Le strategie da utilizzare a scuola e le difficoltà
Nonostante l’impiego di specifiche strategie, è indiscutibile che la scuola sia un ambiente molto particolare che porta con sé problemi talvolta non controllabili, imprevisti e intoppi che rompono la routine destabilizzando i ragazzi che soffrono di autismo. Se, infatti, i docenti devono seguire costantemente i suggerimenti dei professionisti, dall’altro devono essere in grado di adattarsi alle situazioni più disparate, anticipando le criticità che possono presentarsi. Non bisogna dimenticare che le strategie da utilizzare in classe devono essere specifiche ed essere finalizzate a: - aiutare il giovane a chiedere aiuto chiamandoli o toccandoli; - incoraggiare l’alunno a salutare appena entra nella classe e a condividere le sue cose con i compagni di classe; - promuovere in ogni situazione l’inclusione con giochi e attività varie da svolgere insieme agli altri. Un aspetto rilevante dello Spettro Autistico è il rischio che si verifichino scoppi di collera, crisi e urla improvvise senza riuscire a controllarsi. In questi casi i professionisti del settore consigliano ai docenti di non forzarli né bloccarli, ma di sviluppare loro stessi la sensibilità di anticipare tali crisi, imparando a controllare i problemi comportamentali.
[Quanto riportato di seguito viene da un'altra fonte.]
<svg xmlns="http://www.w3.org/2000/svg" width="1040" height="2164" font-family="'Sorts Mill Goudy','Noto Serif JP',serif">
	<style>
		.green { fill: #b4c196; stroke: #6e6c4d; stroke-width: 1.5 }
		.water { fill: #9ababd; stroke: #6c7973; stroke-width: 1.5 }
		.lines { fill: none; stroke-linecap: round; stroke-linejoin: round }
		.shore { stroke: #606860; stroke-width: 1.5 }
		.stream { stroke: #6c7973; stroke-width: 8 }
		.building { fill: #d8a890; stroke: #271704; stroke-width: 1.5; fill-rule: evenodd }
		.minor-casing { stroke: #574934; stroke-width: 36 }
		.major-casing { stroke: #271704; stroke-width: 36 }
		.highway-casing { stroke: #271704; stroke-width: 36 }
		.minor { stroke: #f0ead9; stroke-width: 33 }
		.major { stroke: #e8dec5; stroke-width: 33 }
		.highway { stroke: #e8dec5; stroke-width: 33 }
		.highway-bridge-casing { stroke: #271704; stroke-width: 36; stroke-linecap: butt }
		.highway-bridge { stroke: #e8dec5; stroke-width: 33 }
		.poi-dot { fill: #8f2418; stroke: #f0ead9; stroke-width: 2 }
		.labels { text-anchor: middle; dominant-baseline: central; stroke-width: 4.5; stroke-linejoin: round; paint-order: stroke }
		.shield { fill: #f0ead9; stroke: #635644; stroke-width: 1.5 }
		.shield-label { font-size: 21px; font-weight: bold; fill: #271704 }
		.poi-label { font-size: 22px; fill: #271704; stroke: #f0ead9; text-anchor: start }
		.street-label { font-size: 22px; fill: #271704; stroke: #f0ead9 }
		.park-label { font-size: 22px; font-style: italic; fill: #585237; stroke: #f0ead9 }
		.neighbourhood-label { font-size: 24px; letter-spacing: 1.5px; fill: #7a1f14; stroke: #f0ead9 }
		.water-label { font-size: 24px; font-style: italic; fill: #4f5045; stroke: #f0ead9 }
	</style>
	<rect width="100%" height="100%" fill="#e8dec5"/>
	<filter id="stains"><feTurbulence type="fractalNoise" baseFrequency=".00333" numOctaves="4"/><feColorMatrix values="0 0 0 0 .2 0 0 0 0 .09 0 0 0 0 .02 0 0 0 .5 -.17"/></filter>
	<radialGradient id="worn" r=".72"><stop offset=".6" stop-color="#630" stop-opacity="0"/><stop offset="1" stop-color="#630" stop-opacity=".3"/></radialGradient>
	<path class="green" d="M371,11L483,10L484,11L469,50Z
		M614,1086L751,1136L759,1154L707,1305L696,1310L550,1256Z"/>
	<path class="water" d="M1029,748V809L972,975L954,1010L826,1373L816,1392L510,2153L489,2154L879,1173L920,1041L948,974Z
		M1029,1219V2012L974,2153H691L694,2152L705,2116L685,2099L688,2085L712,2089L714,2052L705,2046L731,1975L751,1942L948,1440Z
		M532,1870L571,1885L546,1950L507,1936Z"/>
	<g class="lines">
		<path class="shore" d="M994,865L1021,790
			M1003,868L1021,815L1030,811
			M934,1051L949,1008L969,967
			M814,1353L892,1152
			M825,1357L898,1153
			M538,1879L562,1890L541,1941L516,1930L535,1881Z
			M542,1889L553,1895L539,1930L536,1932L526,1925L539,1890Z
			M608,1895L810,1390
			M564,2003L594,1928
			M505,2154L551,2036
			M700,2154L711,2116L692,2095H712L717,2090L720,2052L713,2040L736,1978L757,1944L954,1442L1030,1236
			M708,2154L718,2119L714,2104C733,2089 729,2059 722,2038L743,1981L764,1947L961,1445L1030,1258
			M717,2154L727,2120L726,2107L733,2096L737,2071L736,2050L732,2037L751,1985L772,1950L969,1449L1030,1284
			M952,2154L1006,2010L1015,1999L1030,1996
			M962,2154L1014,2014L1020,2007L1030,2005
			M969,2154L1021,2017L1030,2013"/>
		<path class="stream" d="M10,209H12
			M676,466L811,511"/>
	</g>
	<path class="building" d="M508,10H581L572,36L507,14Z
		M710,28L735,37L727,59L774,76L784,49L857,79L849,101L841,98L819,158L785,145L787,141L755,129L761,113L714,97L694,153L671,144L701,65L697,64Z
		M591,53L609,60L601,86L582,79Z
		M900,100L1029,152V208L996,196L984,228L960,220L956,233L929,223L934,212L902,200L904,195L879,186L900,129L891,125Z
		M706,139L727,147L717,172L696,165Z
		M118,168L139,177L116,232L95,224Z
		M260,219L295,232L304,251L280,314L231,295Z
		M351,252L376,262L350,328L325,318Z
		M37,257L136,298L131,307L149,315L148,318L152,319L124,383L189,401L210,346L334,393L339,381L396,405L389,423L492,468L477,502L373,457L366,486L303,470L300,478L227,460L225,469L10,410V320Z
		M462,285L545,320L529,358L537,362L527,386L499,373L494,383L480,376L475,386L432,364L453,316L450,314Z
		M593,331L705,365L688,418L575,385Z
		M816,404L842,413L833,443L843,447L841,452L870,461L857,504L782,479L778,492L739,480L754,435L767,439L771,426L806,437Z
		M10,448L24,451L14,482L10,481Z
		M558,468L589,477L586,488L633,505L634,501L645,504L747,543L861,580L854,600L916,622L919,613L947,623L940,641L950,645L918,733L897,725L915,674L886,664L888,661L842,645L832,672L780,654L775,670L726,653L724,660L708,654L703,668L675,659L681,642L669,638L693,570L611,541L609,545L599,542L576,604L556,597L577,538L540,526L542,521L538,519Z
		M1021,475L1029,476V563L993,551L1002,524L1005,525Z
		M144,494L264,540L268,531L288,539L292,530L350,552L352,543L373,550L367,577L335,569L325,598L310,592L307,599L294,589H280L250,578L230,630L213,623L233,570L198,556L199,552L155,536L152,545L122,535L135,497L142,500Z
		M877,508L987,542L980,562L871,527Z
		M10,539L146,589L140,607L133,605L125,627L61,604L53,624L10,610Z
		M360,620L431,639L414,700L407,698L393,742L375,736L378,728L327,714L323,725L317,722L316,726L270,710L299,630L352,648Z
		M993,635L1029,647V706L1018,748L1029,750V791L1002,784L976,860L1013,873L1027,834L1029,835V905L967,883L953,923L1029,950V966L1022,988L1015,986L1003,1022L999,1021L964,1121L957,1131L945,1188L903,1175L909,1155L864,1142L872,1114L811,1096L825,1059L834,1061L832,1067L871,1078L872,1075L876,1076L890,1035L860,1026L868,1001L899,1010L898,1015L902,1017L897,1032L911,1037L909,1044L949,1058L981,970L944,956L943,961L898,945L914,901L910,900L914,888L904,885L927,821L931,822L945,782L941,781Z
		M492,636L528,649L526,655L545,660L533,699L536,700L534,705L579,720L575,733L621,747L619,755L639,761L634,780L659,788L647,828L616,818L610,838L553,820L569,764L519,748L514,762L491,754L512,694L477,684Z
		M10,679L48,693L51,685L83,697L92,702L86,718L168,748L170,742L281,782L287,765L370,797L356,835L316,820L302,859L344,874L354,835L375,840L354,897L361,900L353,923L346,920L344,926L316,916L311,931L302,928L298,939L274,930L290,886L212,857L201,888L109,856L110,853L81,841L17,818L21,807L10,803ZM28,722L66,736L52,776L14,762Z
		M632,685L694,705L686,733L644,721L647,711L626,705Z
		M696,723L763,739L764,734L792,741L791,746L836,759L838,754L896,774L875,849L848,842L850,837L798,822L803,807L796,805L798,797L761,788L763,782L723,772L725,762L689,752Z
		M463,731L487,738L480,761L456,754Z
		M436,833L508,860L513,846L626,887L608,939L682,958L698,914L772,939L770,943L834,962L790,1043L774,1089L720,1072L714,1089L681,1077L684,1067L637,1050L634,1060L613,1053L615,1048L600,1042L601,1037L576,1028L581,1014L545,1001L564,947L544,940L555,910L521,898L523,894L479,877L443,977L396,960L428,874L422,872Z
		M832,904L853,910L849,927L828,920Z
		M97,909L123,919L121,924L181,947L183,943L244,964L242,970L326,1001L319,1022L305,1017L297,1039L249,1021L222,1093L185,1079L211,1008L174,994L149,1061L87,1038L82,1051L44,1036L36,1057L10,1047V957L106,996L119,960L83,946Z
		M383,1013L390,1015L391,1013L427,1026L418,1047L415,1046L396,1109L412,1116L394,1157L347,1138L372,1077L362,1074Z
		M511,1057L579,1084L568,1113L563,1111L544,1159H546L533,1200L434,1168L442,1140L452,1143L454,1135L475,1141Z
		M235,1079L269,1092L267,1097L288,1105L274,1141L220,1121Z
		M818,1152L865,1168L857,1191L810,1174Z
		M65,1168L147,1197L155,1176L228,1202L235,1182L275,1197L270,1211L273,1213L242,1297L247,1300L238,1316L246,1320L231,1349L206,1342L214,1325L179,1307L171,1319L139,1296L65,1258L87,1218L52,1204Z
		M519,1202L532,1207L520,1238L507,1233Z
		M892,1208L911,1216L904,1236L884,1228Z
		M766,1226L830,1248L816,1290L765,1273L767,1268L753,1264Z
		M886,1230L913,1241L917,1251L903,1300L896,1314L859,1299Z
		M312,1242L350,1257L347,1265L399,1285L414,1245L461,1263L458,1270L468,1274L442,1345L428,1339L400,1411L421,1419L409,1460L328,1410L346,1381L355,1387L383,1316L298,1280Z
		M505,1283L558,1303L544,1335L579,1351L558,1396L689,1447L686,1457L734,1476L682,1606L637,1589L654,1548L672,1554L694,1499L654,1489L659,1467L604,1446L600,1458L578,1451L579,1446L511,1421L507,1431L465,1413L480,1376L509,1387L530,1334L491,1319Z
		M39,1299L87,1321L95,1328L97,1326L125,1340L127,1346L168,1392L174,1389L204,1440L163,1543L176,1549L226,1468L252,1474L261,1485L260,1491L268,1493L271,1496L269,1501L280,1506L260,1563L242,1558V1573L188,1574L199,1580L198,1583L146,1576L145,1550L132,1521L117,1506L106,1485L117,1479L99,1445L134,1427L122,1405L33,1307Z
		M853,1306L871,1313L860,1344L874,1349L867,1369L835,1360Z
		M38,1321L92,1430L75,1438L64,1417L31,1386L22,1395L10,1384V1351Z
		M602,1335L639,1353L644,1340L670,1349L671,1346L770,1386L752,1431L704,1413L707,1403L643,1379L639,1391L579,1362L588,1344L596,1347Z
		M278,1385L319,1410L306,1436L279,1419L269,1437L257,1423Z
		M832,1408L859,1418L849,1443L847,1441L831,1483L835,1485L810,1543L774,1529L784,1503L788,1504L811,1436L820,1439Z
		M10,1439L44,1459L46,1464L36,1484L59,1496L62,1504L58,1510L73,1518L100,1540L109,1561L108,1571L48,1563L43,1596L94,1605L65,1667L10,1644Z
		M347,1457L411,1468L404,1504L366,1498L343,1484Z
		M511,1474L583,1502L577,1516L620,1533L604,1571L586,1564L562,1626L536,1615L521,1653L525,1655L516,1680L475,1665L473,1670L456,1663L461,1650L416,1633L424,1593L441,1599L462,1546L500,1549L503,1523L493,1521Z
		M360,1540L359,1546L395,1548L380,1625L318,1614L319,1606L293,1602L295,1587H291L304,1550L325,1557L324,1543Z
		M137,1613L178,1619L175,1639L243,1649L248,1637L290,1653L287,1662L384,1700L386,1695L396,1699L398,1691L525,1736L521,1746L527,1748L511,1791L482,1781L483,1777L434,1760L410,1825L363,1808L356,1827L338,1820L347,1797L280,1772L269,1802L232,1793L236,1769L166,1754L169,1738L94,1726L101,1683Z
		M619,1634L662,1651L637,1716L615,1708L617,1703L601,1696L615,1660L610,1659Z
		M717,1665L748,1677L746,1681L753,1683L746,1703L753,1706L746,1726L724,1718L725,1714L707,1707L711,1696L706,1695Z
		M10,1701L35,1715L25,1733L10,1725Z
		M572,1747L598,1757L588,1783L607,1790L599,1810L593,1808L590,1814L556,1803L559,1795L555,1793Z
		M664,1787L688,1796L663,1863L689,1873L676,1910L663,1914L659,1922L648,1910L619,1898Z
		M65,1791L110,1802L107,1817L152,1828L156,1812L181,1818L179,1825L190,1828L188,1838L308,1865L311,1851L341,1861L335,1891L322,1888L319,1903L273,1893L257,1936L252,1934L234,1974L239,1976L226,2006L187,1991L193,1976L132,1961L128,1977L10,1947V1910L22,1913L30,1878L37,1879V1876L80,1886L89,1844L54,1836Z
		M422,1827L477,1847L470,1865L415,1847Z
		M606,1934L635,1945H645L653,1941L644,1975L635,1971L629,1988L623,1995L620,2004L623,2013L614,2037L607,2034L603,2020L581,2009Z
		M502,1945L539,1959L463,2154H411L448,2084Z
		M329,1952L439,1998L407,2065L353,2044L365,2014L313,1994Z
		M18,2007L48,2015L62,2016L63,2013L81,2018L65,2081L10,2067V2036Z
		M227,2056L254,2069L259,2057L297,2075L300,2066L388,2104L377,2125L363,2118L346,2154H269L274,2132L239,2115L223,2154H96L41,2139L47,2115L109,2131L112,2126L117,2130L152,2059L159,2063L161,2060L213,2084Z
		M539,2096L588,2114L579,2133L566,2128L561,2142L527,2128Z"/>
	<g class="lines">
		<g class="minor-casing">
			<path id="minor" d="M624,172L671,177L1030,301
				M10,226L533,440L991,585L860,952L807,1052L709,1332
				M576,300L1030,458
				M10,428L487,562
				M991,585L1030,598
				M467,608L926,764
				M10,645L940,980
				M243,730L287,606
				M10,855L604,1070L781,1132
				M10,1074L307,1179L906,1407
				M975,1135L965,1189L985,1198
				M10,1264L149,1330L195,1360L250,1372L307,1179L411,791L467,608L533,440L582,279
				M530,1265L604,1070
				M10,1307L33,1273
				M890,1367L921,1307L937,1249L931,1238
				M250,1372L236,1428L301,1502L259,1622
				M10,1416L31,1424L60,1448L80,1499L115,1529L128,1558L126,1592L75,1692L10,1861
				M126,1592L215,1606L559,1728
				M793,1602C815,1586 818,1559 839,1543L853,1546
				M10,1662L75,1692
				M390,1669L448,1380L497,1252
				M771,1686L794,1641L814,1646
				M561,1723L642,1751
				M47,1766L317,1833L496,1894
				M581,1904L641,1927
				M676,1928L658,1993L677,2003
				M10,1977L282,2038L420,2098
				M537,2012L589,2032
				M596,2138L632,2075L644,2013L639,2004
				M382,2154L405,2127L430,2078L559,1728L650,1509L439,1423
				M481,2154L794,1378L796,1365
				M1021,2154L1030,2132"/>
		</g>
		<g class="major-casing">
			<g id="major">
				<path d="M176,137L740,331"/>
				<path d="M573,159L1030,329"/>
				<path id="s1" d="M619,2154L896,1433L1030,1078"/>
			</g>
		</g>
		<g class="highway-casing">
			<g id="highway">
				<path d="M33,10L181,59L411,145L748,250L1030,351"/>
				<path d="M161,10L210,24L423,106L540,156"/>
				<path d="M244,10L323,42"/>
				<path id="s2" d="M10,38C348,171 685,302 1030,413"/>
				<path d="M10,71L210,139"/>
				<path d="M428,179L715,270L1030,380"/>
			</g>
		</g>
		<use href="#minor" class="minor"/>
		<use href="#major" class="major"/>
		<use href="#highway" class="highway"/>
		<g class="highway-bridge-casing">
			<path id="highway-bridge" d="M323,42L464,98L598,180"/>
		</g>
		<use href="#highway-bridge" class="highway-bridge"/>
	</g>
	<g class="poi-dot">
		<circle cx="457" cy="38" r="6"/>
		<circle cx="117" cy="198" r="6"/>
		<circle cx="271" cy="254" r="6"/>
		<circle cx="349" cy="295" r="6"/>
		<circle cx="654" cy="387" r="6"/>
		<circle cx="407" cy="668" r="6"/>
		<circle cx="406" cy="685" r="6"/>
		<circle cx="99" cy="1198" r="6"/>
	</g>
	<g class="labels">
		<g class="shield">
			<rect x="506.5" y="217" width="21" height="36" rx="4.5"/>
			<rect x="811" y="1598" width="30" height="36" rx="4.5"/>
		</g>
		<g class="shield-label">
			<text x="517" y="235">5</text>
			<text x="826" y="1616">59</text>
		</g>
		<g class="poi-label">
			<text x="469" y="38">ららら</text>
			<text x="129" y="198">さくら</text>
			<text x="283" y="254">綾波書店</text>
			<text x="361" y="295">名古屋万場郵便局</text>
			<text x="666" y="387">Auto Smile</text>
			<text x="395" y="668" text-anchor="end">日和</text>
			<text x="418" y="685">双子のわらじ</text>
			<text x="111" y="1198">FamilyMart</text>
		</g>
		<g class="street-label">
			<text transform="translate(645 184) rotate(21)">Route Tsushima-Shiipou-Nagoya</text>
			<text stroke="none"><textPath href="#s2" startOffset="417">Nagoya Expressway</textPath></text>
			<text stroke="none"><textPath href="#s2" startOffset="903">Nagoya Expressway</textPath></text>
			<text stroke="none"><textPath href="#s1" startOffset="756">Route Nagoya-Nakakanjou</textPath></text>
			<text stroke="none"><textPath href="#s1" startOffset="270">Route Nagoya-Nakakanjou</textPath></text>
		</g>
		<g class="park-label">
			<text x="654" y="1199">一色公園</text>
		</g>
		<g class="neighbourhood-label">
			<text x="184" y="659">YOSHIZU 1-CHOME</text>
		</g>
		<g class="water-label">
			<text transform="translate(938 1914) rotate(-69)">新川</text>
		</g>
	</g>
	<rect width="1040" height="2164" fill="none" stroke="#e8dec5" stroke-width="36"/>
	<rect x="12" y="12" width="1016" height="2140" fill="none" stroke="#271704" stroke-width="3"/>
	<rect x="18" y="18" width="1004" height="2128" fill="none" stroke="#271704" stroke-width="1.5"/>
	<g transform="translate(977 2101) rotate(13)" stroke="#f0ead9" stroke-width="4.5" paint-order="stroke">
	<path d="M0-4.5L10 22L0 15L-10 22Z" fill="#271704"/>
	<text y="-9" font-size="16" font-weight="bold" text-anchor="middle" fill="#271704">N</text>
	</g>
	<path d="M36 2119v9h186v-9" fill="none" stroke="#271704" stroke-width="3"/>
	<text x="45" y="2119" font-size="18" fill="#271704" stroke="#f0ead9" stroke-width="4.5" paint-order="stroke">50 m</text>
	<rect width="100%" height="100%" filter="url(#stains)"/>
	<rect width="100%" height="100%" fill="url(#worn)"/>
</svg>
Programmi individualizzati a misura di alunno
Questo significa che indipendentemente dal Piano Educativo Individuale che verrà elaborato per il singolo alunno, gli obiettivi comuni da perseguire sono lo sviluppo dell’autonomia, la comunicazione con i coetanei per favorire l’inserimento, il miglioramento delle sue capacità di adattamento e la riduzione dei comportamenti ripetitivi che resta uno dei problemi più oppressivi di questa patologia. Per realizzare un programma di questo tipo è necessario organizzare adeguatamente la giornata scolastica, come consigliato dal professore di Psichiatria e Scienze Comportamentali Stanley I. Greenspan, da anni al servizio della George Washington University Medical School, presidente dell’ICDL (International Council on Developmental and Language disorders) e fondatore dell’associazione Zero to Three, il quale propone di intervenire in modo psico – educativo sull'alunno per metterlo in relazione con gli altri creando una relazione basata sull’emotività più che sulla razionalità. Si tratta, ovviamente, di un programma che richiede sessioni di gioco, un lavoro adeguato alla sua condizione e la giusta interazione linguistica per raggiungere obiettivi fissati sulle specifiche abilità del singolo.